— ASSIGNED TASK —
Your output should be the lines from the start of the data through the line containing "DUM | Picture Books |", exactly and nothing more.

(EXTRACTED MATERIAL Opens)

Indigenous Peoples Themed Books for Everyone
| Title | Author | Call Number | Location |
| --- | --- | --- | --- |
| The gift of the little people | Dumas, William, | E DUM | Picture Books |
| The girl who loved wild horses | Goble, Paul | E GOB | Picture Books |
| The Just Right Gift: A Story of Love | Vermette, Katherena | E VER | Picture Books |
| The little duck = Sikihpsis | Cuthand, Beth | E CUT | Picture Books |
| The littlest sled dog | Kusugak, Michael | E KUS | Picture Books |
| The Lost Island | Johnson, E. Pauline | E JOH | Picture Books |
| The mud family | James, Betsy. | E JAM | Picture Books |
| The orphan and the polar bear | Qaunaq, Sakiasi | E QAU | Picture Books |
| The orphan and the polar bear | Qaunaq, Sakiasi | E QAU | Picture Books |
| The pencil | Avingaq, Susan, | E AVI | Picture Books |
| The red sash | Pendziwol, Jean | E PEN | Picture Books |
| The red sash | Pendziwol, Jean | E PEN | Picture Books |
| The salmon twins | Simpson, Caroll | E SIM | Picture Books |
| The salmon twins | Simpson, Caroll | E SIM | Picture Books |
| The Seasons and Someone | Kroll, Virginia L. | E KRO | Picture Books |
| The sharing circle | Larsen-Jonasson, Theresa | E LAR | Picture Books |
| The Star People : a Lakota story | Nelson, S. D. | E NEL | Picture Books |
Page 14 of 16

(EXTRACTED MATERIAL Closes)

— EXERCISE OUTPUT —
Indigenous Peoples Themed Books for Everyone
| Title | Author | Call Number | Location |
| --- | --- | --- | --- |
| The gift of the little people | Dumas, William, | E DUM | Picture Books |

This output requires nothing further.